EXTRACT:
In reply to: George Pavlov (#4)

Re: PG service restart failure (start getting ahead of stop?)

"George Pavlov" <gpavlov@mynewplace.com> writes:

i have examined the stop() and start() and i think i understand why the
stop() reported a failure (it took to long), but i don't understand how
the start() could have reported success:

Stopping postgresql service: [FAILED]
Starting postgresql service: [ OK ]

Well, that makes sense: if the shutdown took more than a minute then the
"stop" script action would give up waiting, and then the "start" action
would see the postmaster running and go away happy. (It's a bit odd
that "service start" actions are supposed to treat "already running"
as OK, but I've been told that that's required by the Linux Standards
Base and I can't change it.)

The real question here is why'd it take so long to stop? It should be
using "mode fast" which'd kick out active queries.

Just out of curiosity, what for? I can't imagine any really
good reason
for just shutting down the postmaster and immediately restarting it.

why have a "restart" option if there is never a reason for it? :-)

Well, there are times when you need it, like changing shared_buffers
or one of the other postmaster-start-time-only parameters. But doing
it just as a routine action smacks of Microsoftish "you need to reboot
regularly" thinking...

seriously, this is a good question, i think this was someone's idea of a
quick way to clear any remaining DB sessions in order to be able to drop
a database and restore a newer version (this is a reporting DB that gets
refreshed nightly with a dump from another DB).

Hmm. It's not exactly bulletproof --- what if someone reconnects to the
DB as soon as you restart? But I guess it's a simple answer that might
not be worth improving on.

regards, tom lane

George Pavlov

gpavlov@mynewplace.com

almost 19 years ago

In reply to: Tom Lane (#5)

Re: [QUARANTINE] Re: PG service restart failure (start getting ahead of stop?)

Well, that makes sense: if the shutdown took more than a
minute then the
"stop" script action would give up waiting, and then the
"start" action
would see the postmaster running and go away happy. (It's a bit odd
that "service start" actions are supposed to treat "already running"

INPUT DATA:

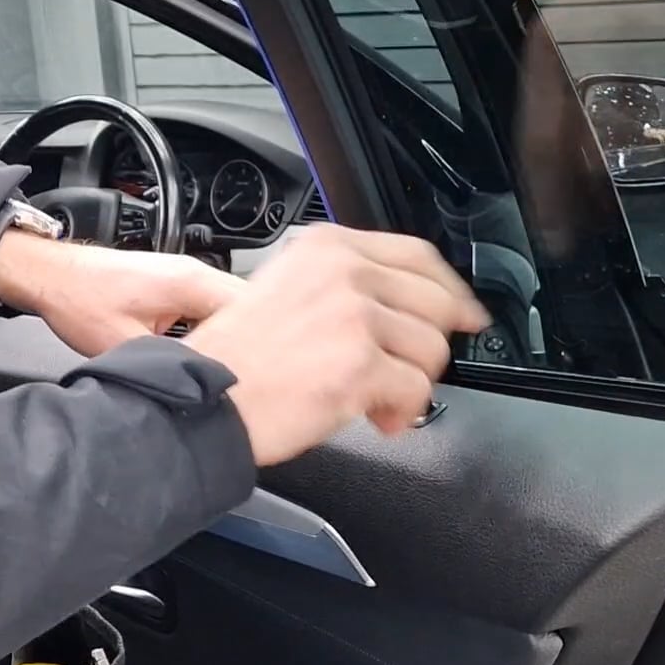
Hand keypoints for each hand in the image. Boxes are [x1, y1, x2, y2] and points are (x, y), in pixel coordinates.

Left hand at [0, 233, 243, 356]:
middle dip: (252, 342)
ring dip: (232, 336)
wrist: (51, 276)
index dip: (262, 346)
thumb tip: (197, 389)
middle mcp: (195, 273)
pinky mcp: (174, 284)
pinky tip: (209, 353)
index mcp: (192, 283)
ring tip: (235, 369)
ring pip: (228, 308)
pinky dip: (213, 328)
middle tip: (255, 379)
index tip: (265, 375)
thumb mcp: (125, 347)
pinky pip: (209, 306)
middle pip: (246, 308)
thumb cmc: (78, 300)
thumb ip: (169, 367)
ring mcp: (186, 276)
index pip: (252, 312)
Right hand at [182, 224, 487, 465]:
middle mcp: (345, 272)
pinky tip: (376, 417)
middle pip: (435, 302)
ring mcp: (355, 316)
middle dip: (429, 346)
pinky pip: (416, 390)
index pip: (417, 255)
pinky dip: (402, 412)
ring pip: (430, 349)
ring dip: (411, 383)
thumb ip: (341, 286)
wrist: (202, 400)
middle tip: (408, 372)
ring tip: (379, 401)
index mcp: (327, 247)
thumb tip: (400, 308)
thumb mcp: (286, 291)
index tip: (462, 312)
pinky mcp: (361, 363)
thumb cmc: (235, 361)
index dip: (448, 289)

...

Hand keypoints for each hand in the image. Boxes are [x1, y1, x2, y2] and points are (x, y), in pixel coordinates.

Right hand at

TASK GOAL: In the thread about the PostgreSQL service restart failure, what parameter is given as an example of a case where a restart is actually needed?

COMPLETED TASK: shared_buffers